Zadania:
1) Odpowiedz krótko na pytania do fragmentu tekstu:
(a) W jakim mieście i w jakiej dekadzie doszło do poznania profesora Aleksandra Nalaskowskiego?
(b) Z jakimi studentami profesor prowadził zajęcia z pedagogiki?
(c) Jaki tytuł nosi najnowsza książka profesora?
2) Przepisz dokładnie z fragmentu tekstu część zaczynającą się od słów „Profesora Aleksandra Nalaskowskiego” i ciągnącą się aż do słów „nie są nudne!”.

Fragment tekstu:
▶

Profesora Aleksandra Nalaskowskiego poznałem w latach osiemdziesiątych w Toruniu, gdzie miał zajęcia w zakresie pedagogiki ze studentami historii. Podsuwał nam wtedy lektury, znakomicie oddające ówczesne procesy społeczne. Zawsze trochę „wbrew”, nieschematyczny w samodzielnym interpretowaniu rzeczywistości, wykazuje się tą cechą także współcześnie, co widać choćby po jego prasowych felietonach. Czasem drażnią, czasem zachwycają, niekiedy budzą wątpliwości. Ale nigdy nie są nudne!
Dlatego z zainteresowaniem sięgnąłem po jego najnowszą książkę pt. „Bankructwo polskiej inteligencji”. Nie spodziewałem się książki naukowej, a raczej intelektualną prowokację, której autor chce zachęcić czytelnika do bardziej samodzielnego spojrzenia na problem upadku autorytetu polskiego inteligenta/polskiej inteligencji.
Nie zawiodłem się. Zero ugłaskiwania czytelniczych gustów, raczej prowokowanie, dosadne sformułowania, odważne, idące pod prąd interpretacje.

◀

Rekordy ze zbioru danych
▶

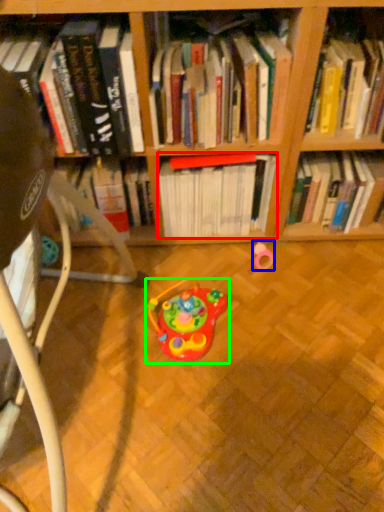
Question: Considering the real-world distances, which object is farthest from book (highlighted by a red box)? toy (highlighted by a blue box) or toy (highlighted by a green box)?

Choices:
 (A) toy
 (B) toy

Answer: (B)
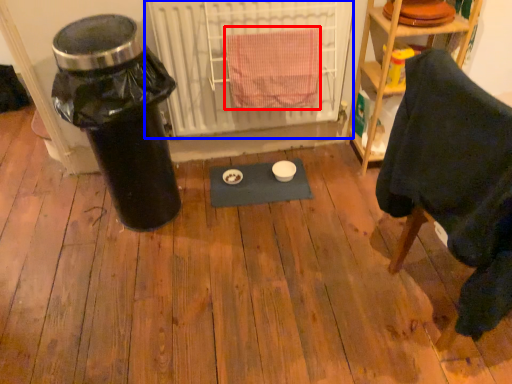
Question: Which object is further to the camera taking this photo, bath towel (highlighted by a red box) or radiator (highlighted by a blue box)?

Choices:
 (A) bath towel
 (B) radiator

Answer: (B)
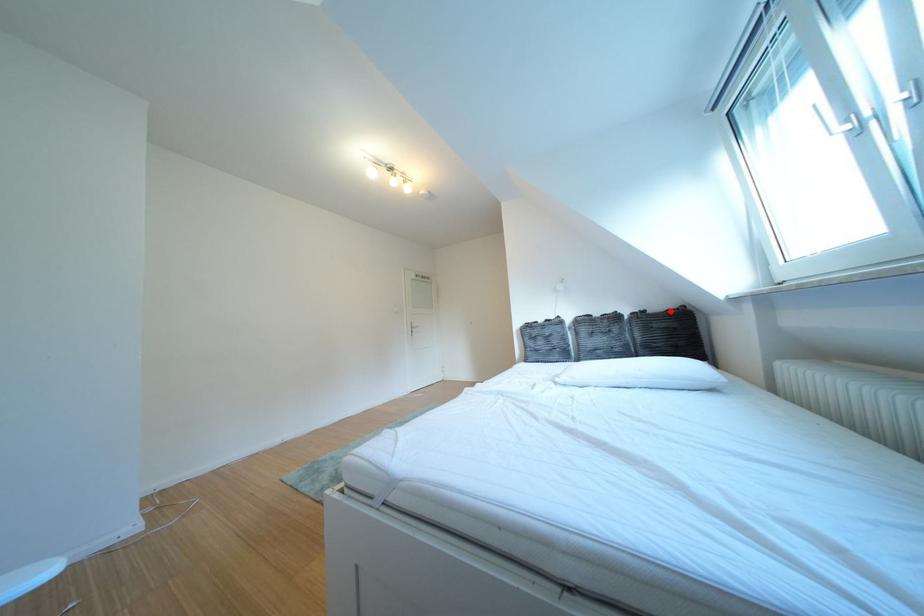
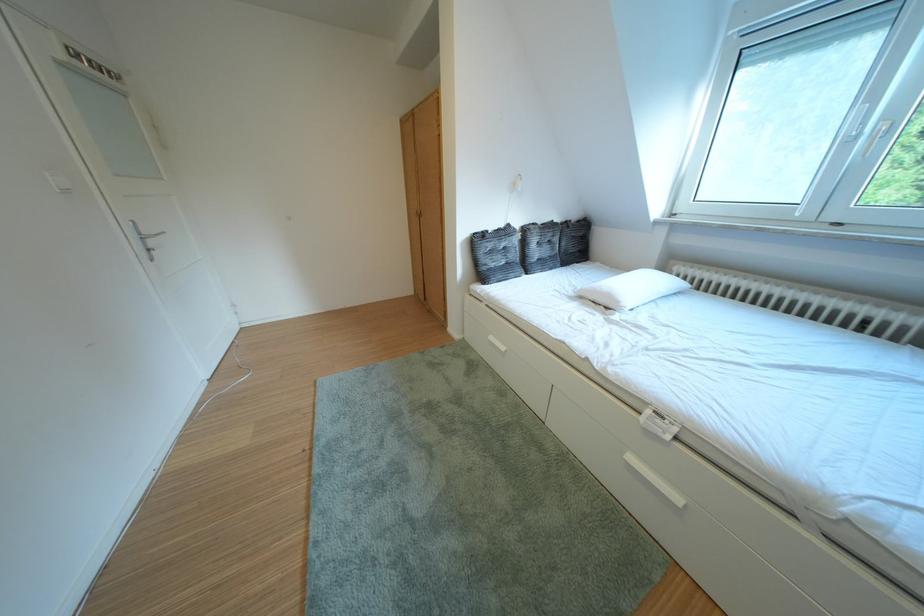
Find the pixel in the second image that matches the highlighted location in the first image.

(588, 222)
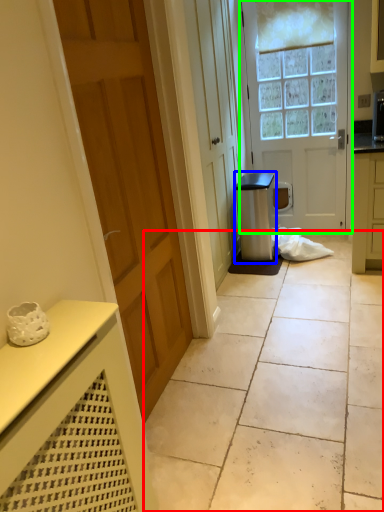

◀

Rozwiązania zadań:
1)
(a) W Toruniu, w latach osiemdziesiątych.
(b) Ze studentami historii.
(c) „Bankructwo polskiej inteligencji”.

2)
Profesora Aleksandra Nalaskowskiego poznałem w latach osiemdziesiątych w Toruniu, gdzie miał zajęcia w zakresie pedagogiki ze studentami historii. Podsuwał nam wtedy lektury, znakomicie oddające ówczesne procesy społeczne. Zawsze trochę „wbrew”, nieschematyczny w samodzielnym interpretowaniu rzeczywistości, wykazuje się tą cechą także współcześnie, co widać choćby po jego prasowych felietonach. Czasem drażnią, czasem zachwycają, niekiedy budzą wątpliwości. Ale nigdy nie są nudne!